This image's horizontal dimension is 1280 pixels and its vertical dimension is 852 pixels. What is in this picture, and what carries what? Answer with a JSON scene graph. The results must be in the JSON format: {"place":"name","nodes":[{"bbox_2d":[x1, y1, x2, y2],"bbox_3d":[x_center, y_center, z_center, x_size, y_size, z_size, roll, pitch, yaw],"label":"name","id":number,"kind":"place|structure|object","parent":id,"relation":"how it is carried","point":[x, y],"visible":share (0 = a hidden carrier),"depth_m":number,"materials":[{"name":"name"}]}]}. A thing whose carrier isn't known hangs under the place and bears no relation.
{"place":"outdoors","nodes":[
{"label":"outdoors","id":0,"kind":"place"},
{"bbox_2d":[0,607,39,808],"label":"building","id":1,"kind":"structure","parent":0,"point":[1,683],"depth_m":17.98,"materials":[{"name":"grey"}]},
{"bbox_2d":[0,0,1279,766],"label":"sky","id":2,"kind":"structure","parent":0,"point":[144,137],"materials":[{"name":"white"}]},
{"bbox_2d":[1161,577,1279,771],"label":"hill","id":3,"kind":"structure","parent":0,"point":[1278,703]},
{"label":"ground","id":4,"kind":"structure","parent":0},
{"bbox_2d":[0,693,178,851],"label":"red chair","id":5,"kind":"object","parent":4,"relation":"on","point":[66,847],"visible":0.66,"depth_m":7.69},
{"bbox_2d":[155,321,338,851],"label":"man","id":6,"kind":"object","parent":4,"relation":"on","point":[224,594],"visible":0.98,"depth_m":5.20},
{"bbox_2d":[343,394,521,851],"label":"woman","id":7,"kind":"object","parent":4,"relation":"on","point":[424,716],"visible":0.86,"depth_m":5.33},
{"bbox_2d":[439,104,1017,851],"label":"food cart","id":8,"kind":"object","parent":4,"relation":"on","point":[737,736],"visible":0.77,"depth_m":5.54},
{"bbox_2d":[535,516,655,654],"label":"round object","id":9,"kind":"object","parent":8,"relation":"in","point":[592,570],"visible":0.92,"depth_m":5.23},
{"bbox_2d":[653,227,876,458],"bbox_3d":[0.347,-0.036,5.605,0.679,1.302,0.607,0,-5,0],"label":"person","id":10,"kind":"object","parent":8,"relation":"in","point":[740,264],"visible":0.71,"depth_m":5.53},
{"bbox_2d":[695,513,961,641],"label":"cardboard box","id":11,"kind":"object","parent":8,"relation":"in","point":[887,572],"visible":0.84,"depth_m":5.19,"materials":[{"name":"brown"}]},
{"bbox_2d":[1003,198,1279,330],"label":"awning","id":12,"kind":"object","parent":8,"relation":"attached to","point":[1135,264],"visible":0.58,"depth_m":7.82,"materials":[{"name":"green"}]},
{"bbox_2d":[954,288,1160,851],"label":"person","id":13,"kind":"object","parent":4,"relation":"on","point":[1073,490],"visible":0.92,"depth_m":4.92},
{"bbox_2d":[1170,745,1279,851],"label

------------------------------------------------------------------------

* What is expected *
Write out the listing exactly, keeping every character.

* Your response *
This image's horizontal dimension is 1280 pixels and its vertical dimension is 852 pixels. What is in this picture, and what carries what? Answer with a JSON scene graph. The results must be in the JSON format: {"place":"name","nodes":[{"bbox_2d":[x1, y1, x2, y2],"bbox_3d":[x_center, y_center, z_center, x_size, y_size, z_size, roll, pitch, yaw],"label":"name","id":number,"kind":"place|structure|object","parent":id,"relation":"how it is carried","point":[x, y],"visible":share (0 = a hidden carrier),"depth_m":number,"materials":[{"name":"name"}]}]}. A thing whose carrier isn't known hangs under the place and bears no relation.
{"place":"outdoors","nodes":[
{"label":"outdoors","id":0,"kind":"place"},
{"bbox_2d":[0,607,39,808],"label":"building","id":1,"kind":"structure","parent":0,"point":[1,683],"depth_m":17.98,"materials":[{"name":"grey"}]},
{"bbox_2d":[0,0,1279,766],"label":"sky","id":2,"kind":"structure","parent":0,"point":[144,137],"materials":[{"name":"white"}]},
{"bbox_2d":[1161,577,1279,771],"label":"hill","id":3,"kind":"structure","parent":0,"point":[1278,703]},
{"label":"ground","id":4,"kind":"structure","parent":0},
{"bbox_2d":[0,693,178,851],"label":"red chair","id":5,"kind":"object","parent":4,"relation":"on","point":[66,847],"visible":0.66,"depth_m":7.69},
{"bbox_2d":[155,321,338,851],"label":"man","id":6,"kind":"object","parent":4,"relation":"on","point":[224,594],"visible":0.98,"depth_m":5.20},
{"bbox_2d":[343,394,521,851],"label":"woman","id":7,"kind":"object","parent":4,"relation":"on","point":[424,716],"visible":0.86,"depth_m":5.33},
{"bbox_2d":[439,104,1017,851],"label":"food cart","id":8,"kind":"object","parent":4,"relation":"on","point":[737,736],"visible":0.77,"depth_m":5.54},
{"bbox_2d":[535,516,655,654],"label":"round object","id":9,"kind":"object","parent":8,"relation":"in","point":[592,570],"visible":0.92,"depth_m":5.23},
{"bbox_2d":[653,227,876,458],"bbox_3d":[0.347,-0.036,5.605,0.679,1.302,0.607,0,-5,0],"label":"person","id":10,"kind":"object","parent":8,"relation":"in","point":[740,264],"visible":0.71,"depth_m":5.53},
{"bbox_2d":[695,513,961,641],"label":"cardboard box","id":11,"kind":"object","parent":8,"relation":"in","point":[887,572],"visible":0.84,"depth_m":5.19,"materials":[{"name":"brown"}]},
{"bbox_2d":[1003,198,1279,330],"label":"awning","id":12,"kind":"object","parent":8,"relation":"attached to","point":[1135,264],"visible":0.58,"depth_m":7.82,"materials":[{"name":"green"}]},
{"bbox_2d":[954,288,1160,851],"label":"person","id":13,"kind":"object","parent":4,"relation":"on","point":[1073,490],"visible":0.92,"depth_m":4.92},
{"bbox_2d":[1170,745,1279,851],"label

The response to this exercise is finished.